What’s the difference between agent teams and sub-agents?
Sub-agents are ephemeral, homogeneous workers created for a specific parallel task and discarded after. Agent teams are groups of persistent, specialized agents with distinct roles — each handling a different kind of work. Sub-agents are like a temp crew doing the same job on different inputs. Teams are like standing departments with different responsibilities.
When should I use a dynamic workflow instead of multiple agents?
Use a dynamic workflow when the task requires sequential reasoning where each step depends on the previous result, when you can’t define subtasks upfront, or when the task scope is uncertain. Dynamic workflows are simpler to build and debug, and they’re often the right default before adding the complexity of multiple agents.
Can Claude Code combine dynamic workflows, sub-agents, and agent teams?
Yes. These patterns can be nested or combined. A dynamic workflow can spawn sub-agents mid-execution when it identifies parallelizable work. An agent team can include members that use dynamic workflows internally. The patterns are composable — the key is being clear about why you’re combining them and where each pattern’s trade-offs are acceptable.
How do I handle failures in multi-agent Claude Code setups?
Sub-agent failures are relatively isolated — one sub-agent failing doesn’t necessarily break the parent.
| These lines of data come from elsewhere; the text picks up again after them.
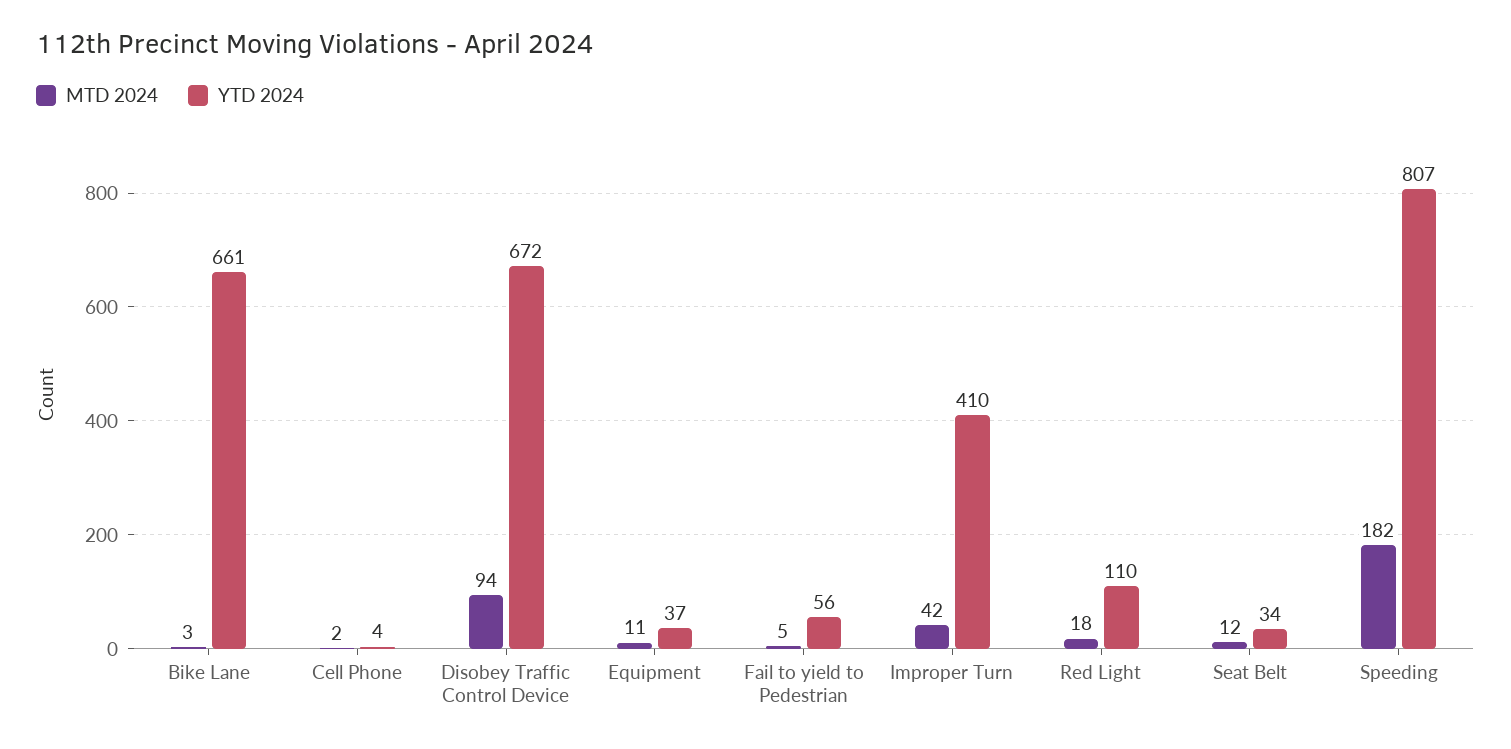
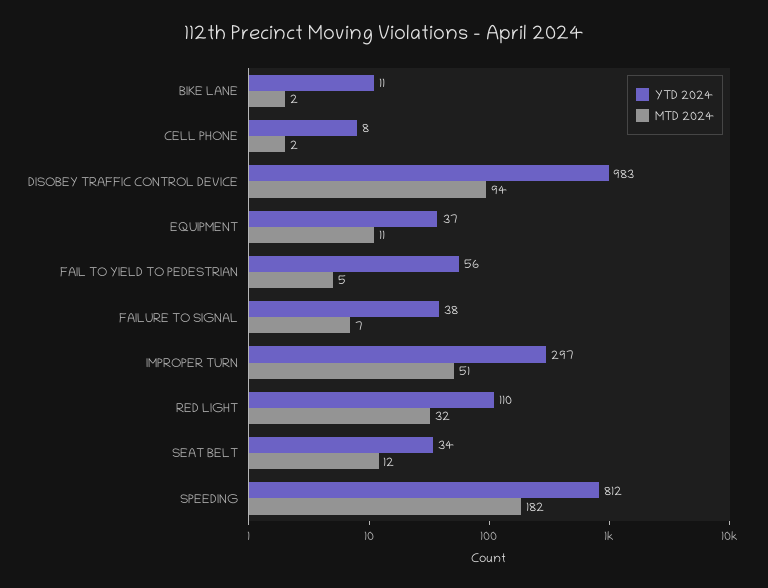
  {
    "MTD 2024": {
-     "Bike Lane": 3,
+     "Bike Lane": 2,
      "Cell Phone": 2,
      "Disobey Traffic Control Device": 94,
      "Equipment": 11,
      "Fail to yield to Pedestrian": 5,
-     "Improper Turn": 42,
+     "Improper Turn": 51,
-     "Red Light": 18,
+     "Red Light": 32,
      "Seat Belt": 12,
-     "Speeding": 182
+     "Speeding": 182,
+     "FAILURE TO SIGNAL": 7
    },
    "YTD 2024": {
-     "Bike Lane": 661,
+     "Bike Lane": 11,
-     "Cell Phone": 4,
+     "Cell Phone": 8,
-     "Disobey Traffic Control Device": 672,
+     "Disobey Traffic Control Device": 983,
      "Equipment": 37,
      "Fail to yield to Pedestrian": 56,
-     "Improper Turn": 410,
+     "Improper Turn": 297,
      "Red Light": 110,
      "Seat Belt": 34,
-     "Speeding": 807
+     "Speeding": 812,
+     "FAILURE TO SIGNAL": 38
    }
  }

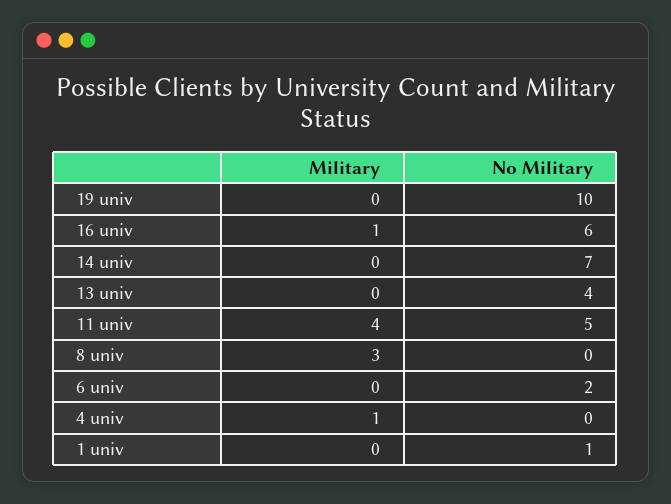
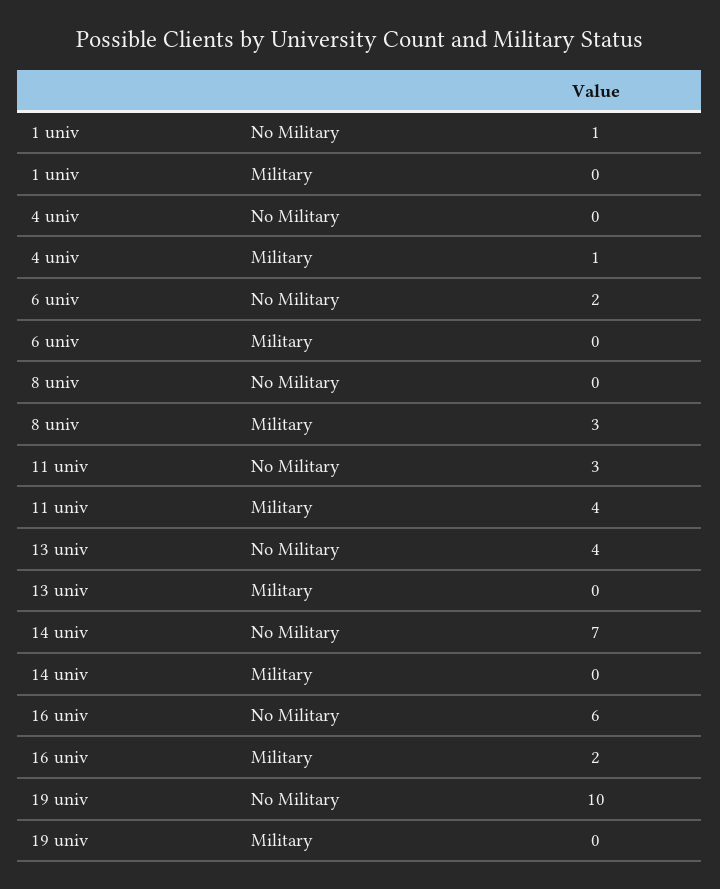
  {
    "Military": {
      "19 univ": 0,
-     "16 univ": 1,
+     "16 univ": 2,
      "14 univ": 0,
      "13 univ": 0,
      "11 univ": 4,
      "8 univ": 3,
      "6 univ": 0,
      "4 univ": 1,
      "1 univ": 0
    },
    "No Military": {
      "19 univ": 10,
      "16 univ": 6,
      "14 univ": 7,
      "13 univ": 4,
-     "11 univ": 5,
+     "11 univ": 3,
      "8 univ": 0,
      "6 univ": 2,
      "4 univ": 0,
      "1 univ": 1
    }
  }

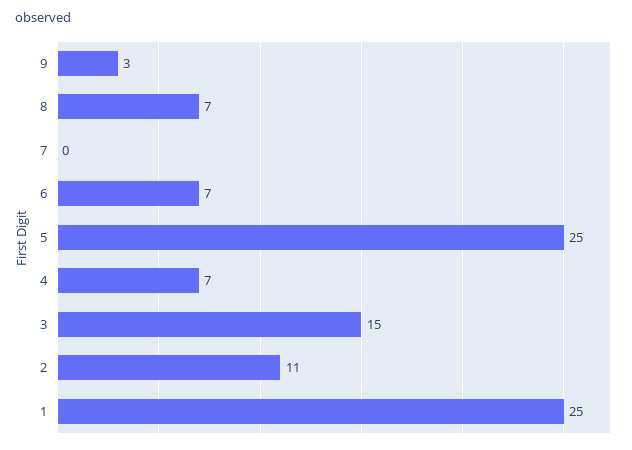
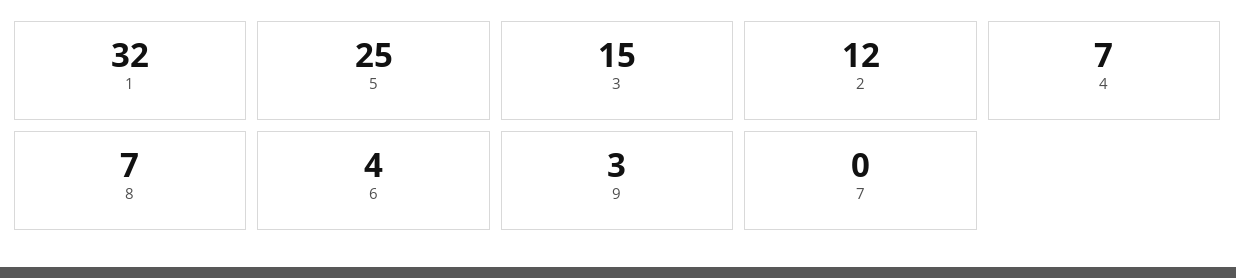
  {
    "9": 3,
    "8": 7,
    "7": 0,
-   "6": 7,
+   "6": 4,
    "5": 25,
    "4": 7,
    "3": 15,
-   "2": 11,
+   "2": 12,
-   "1": 25
+   "1": 32
  }

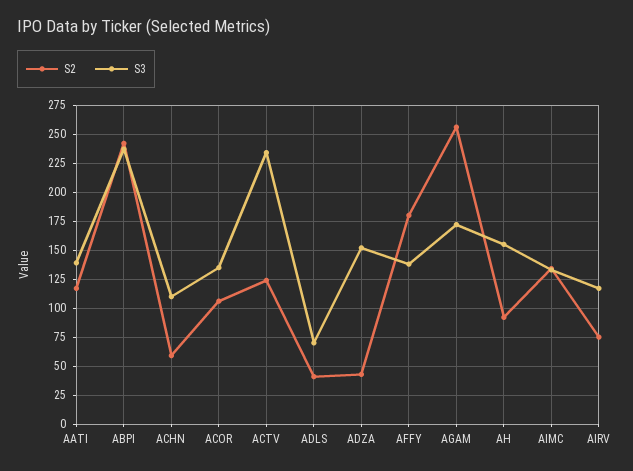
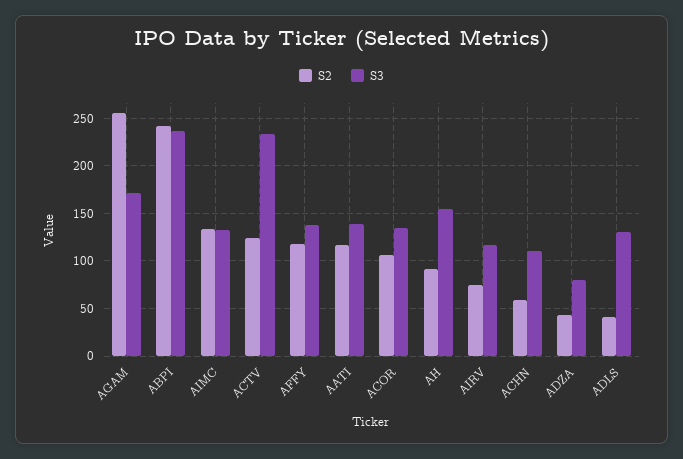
  {
    "S2": {
      "AATI": 120,
      "ABPI": 240,
      "ACHN": 60,
      "ACOR": 110,
      "ACTV": 120,
      "ADLS": 40,
      "ADZA": 40,
-     "AFFY": 175,
+     "AFFY": 120,
      "AGAM": 260,
      "AH": 90,
      "AIMC": 130,
      "AIRV": 80
    },
    "S3": {
      "AATI": 140,
      "ABPI": 240,
      "ACHN": 110,
      "ACOR": 140,
      "ACTV": 230,
-     "ADLS": 75,
+     "ADLS": 130,
-     "ADZA": 150,
+     "ADZA": 80,
      "AFFY": 140,
      "AGAM": 170,
      "AH": 160,
      "AIMC": 130,
      "AIRV": 120
    }
  }

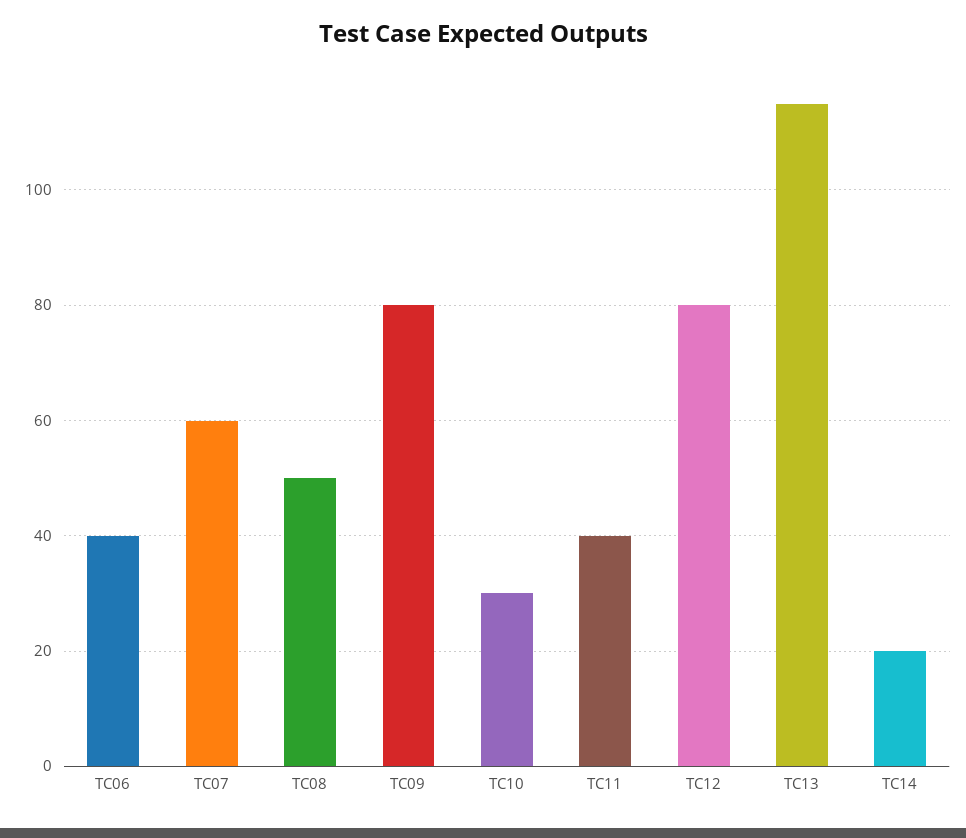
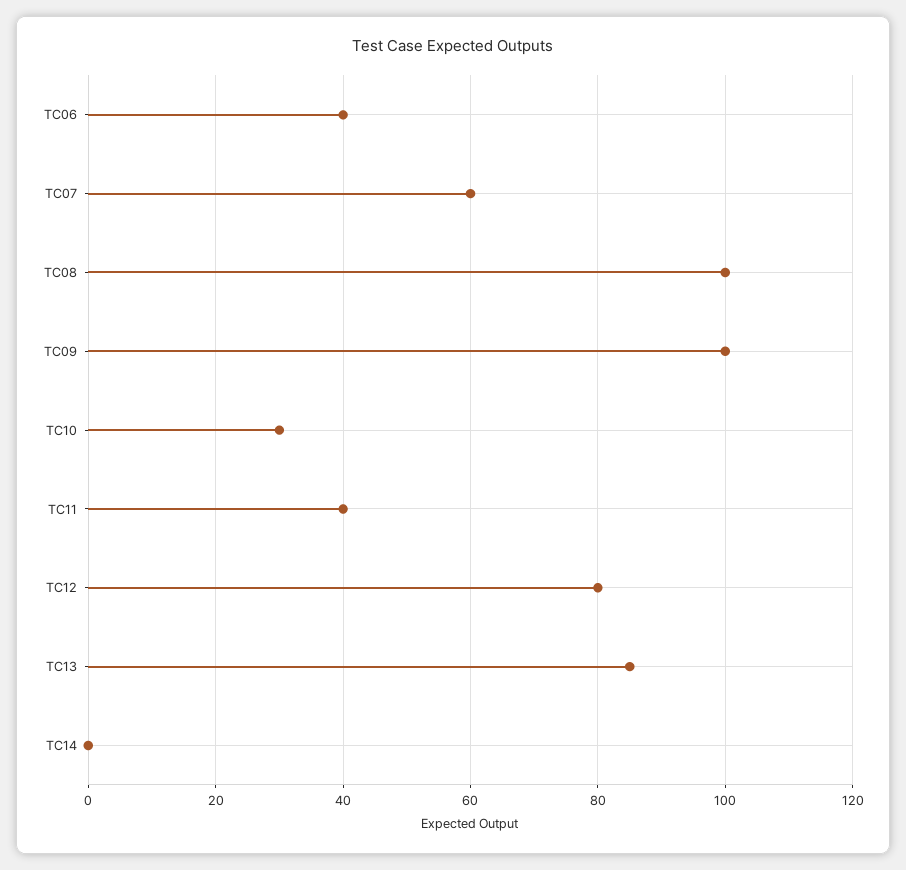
  {
    "TC06": 40,
    "TC07": 60,
-   "TC08": 50,
+   "TC08": 100,
-   "TC09": 80,
+   "TC09": 100,
    "TC10": 30,
    "TC11": 40,
    "TC12": 80,
-   "TC13": 115,
+   "TC13": 85,
-   "TC14": 20
+   "TC14": 0
  }

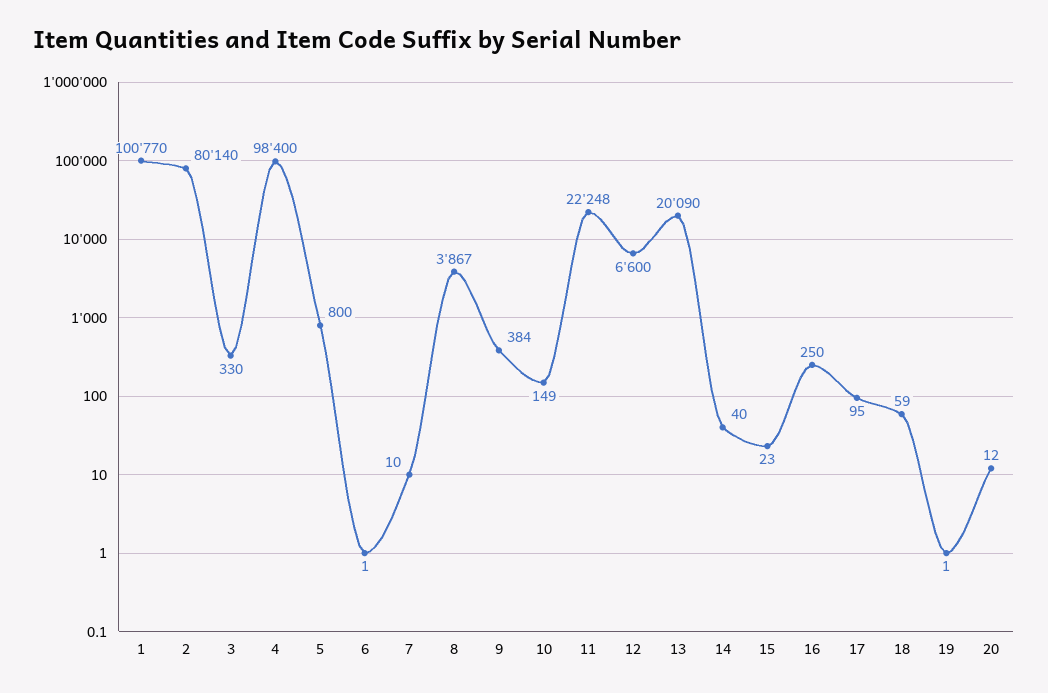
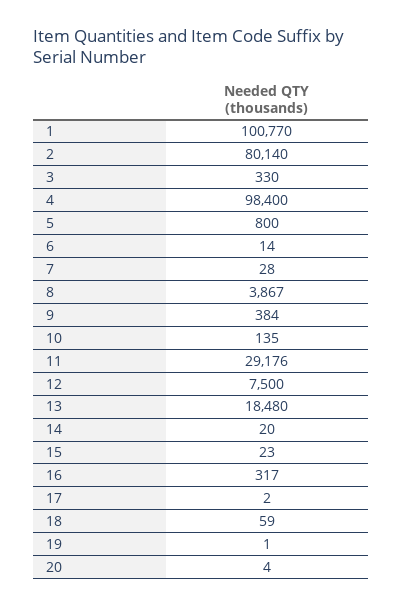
  {
    "1": 100770,
    "2": 80140,
    "3": 330,
    "4": 98400,
    "5": 800,
-   "6": 1,
+   "6": 14,
-   "7": 10,
+   "7": 28,
    "8": 3867,
    "9": 384,
-   "10": 149,
+   "10": 135,
-   "11": 22248,
+   "11": 29176,
-   "12": 6600,
+   "12": 7500,
-   "13": 20090,
+   "13": 18480,
-   "14": 40,
+   "14": 20,
    "15": 23,
-   "16": 250,
+   "16": 317,
-   "17": 95,
+   "17": 2,
    "18": 59,
    "19": 1,
-   "20": 12
+   "20": 4
  }

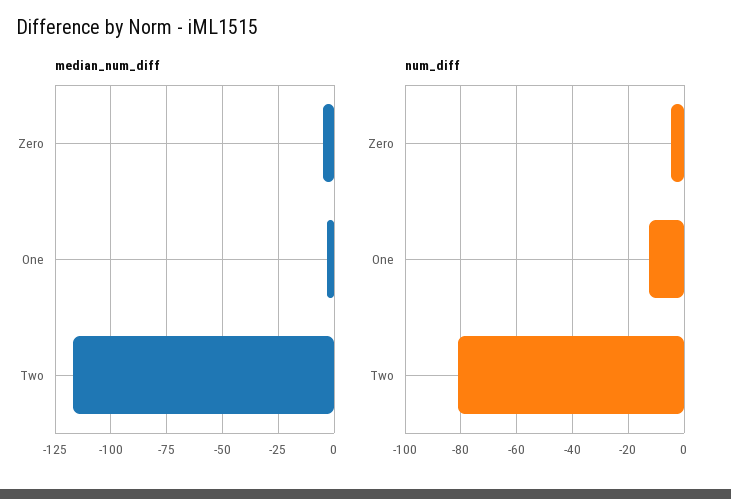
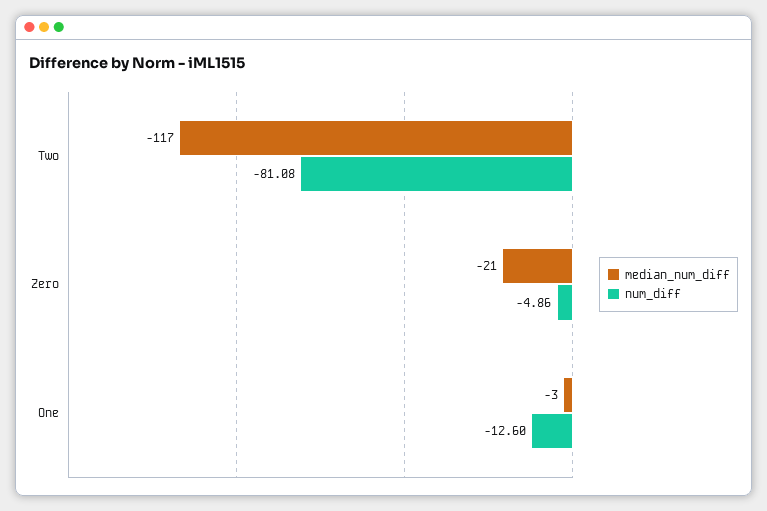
  {
    "median_num_diff": {
-     "Zero": -5,
+     "Zero": -21,
      "One": -3,
      "Two": -117
    },
    "num_diff": {
      "Zero": -4.86,
      "One": -12.6,
      "Two": -81.08
    }
  }

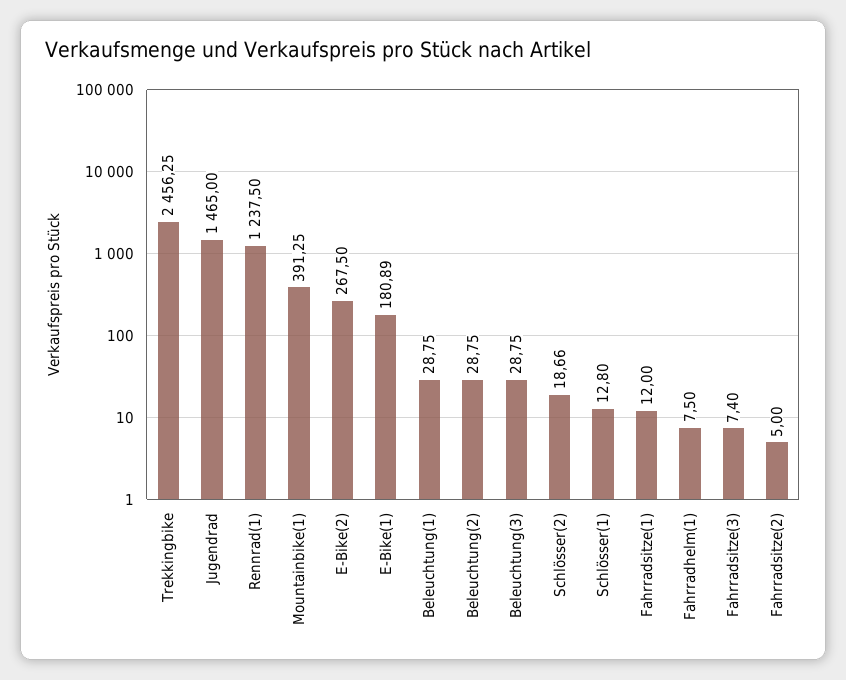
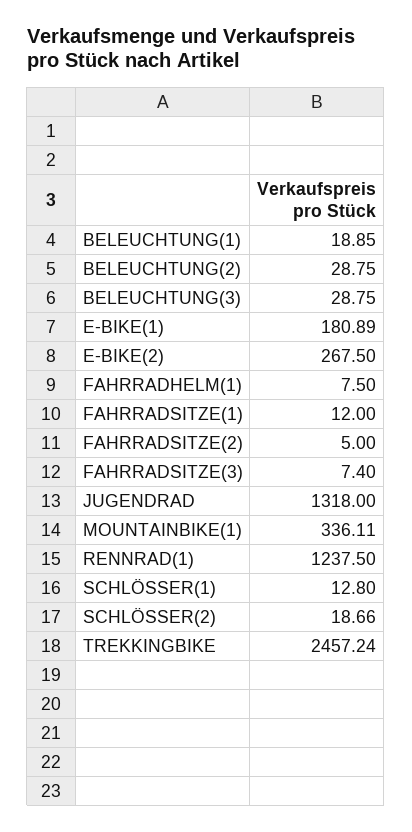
  {
-   "Trekkingbike": 2456.25,
+   "Trekkingbike": 2457.24,
-   "Jugendrad": 1465,
+   "Jugendrad": 1318,
    "Rennrad(1)": 1237.5,
-   "Mountainbike(1)": 391.25,
+   "Mountainbike(1)": 336.11,
    "E-Bike(2)": 267.5,
    "E-Bike(1)": 180.89,
-   "Beleuchtung(1)": 28.75,
+   "Beleuchtung(1)": 18.85,
    "Beleuchtung(2)": 28.75,
    "Beleuchtung(3)": 28.75,
    "Schlösser(2)": 18.66,
    "Schlösser(1)": 12.8,
    "Fahrradsitze(1)": 12,
    "Fahrradhelm(1)": 7.5,
    "Fahrradsitze(3)": 7.4,
    "Fahrradsitze(2)": 5
  }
However, the parent needs logic to detect failure, retry, or gracefully handle partial results. Agent team failures are more complex because they can cascade: if a specialist’s output is malformed, downstream agents may fail or produce bad results. Both patterns benefit from explicit error handling, retries with backoff, and validation at handoff points.
What are the performance trade-offs between these patterns?
Dynamic workflows are typically the slowest for large tasks since they’re sequential, but they have the lowest coordination overhead. Sub-agents offer significant speed gains for parallel work but add spawning and synthesis overhead. Agent teams can be faster for specialized pipelines but require significant setup and carry higher operational costs. The “fastest” option depends entirely on whether your task can genuinely benefit from parallelism.
Key Takeaways
- Dynamic workflows are single-agent patterns where Claude adapts its approach at runtime. Use them for sequential, interdependent, or open-ended tasks.
- Sub-agents are parallel worker agents spawned by a parent. Use them when tasks can be cleanly decomposed into independent pieces that benefit from simultaneous execution.
- Agent teams are groups of specialized agents with distinct roles. Use them for complex, ongoing workflows that require genuinely different capabilities at different stages.
- Start with the simplest pattern that solves the problem. Dynamic workflows are easier to build and debug than multi-agent setups.
- The patterns can be combined — but do it intentionally, not because more agents seems better.
- Tools like MindStudio’s Agent Skills Plugin can extend what any of these patterns can accomplish by giving agents reliable access to external capabilities without building custom integrations.